- **WHAT THIS TASK INVOLVES**
Return the data below word for word, leaving out the pictures.

- **DATA PROVIDED**
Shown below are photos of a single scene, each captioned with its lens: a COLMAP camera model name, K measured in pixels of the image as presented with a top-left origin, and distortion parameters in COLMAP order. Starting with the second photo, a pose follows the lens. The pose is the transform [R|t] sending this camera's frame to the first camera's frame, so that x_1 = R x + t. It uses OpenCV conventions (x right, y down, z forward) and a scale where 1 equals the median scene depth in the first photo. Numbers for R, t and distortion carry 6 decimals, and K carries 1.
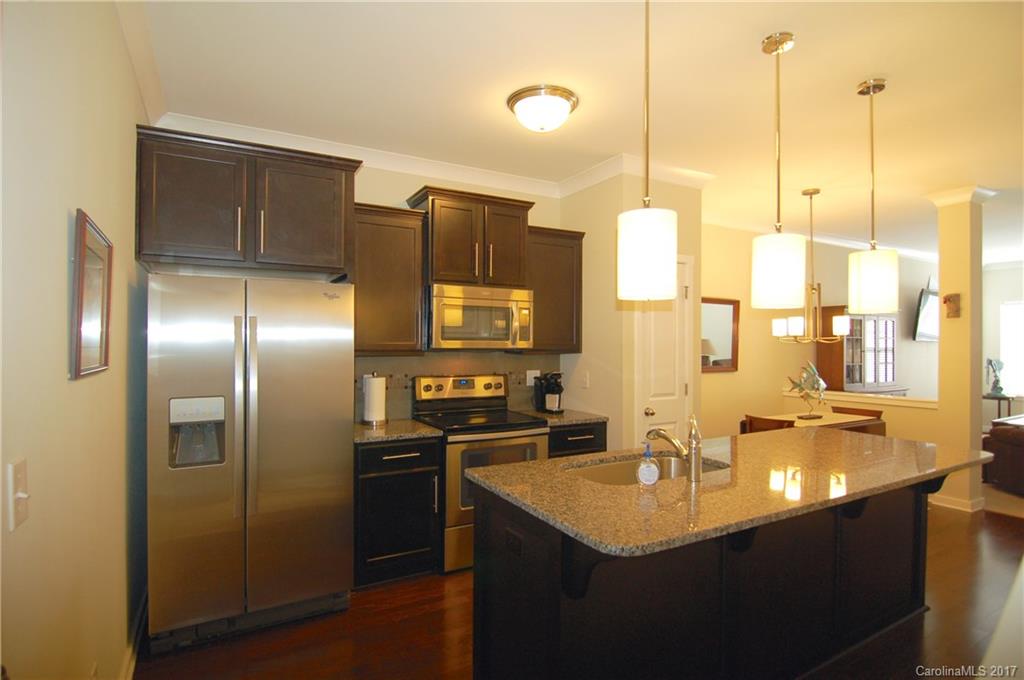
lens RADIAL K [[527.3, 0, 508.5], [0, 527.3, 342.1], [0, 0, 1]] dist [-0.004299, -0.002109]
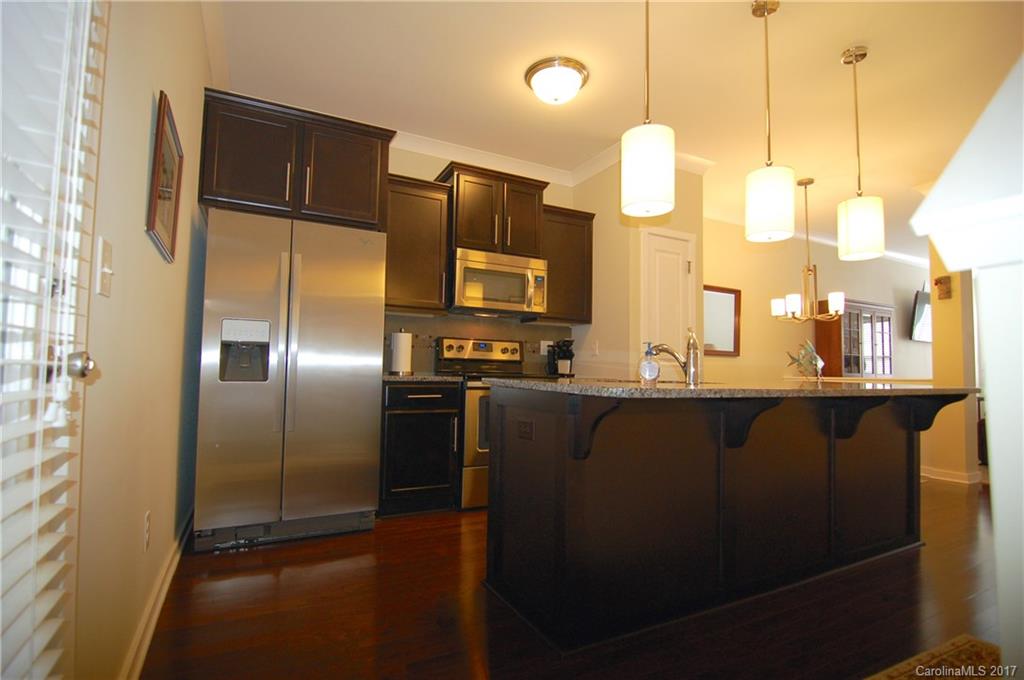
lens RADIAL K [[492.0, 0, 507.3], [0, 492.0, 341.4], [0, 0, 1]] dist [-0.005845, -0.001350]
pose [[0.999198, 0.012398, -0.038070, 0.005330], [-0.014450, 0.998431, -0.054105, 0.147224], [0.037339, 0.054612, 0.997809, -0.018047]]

- **RESULT FOR THIS TASK**
Shown below are photos of a single scene, each captioned with its lens: a COLMAP camera model name, K measured in pixels of the image as presented with a top-left origin, and distortion parameters in COLMAP order. Starting with the second photo, a pose follows the lens. The pose is the transform [R|t] sending this camera's frame to the first camera's frame, so that x_1 = R x + t. It uses OpenCV conventions (x right, y down, z forward) and a scale where 1 equals the median scene depth in the first photo. Numbers for R, t and distortion carry 6 decimals, and K carries 1.
lens RADIAL K [[527.3, 0, 508.5], [0, 527.3, 342.1], [0, 0, 1]] dist [-0.004299, -0.002109]
lens RADIAL K [[492.0, 0, 507.3], [0, 492.0, 341.4], [0, 0, 1]] dist [-0.005845, -0.001350]
pose [[0.999198, 0.012398, -0.038070, 0.005330], [-0.014450, 0.998431, -0.054105, 0.147224], [0.037339, 0.054612, 0.997809, -0.018047]]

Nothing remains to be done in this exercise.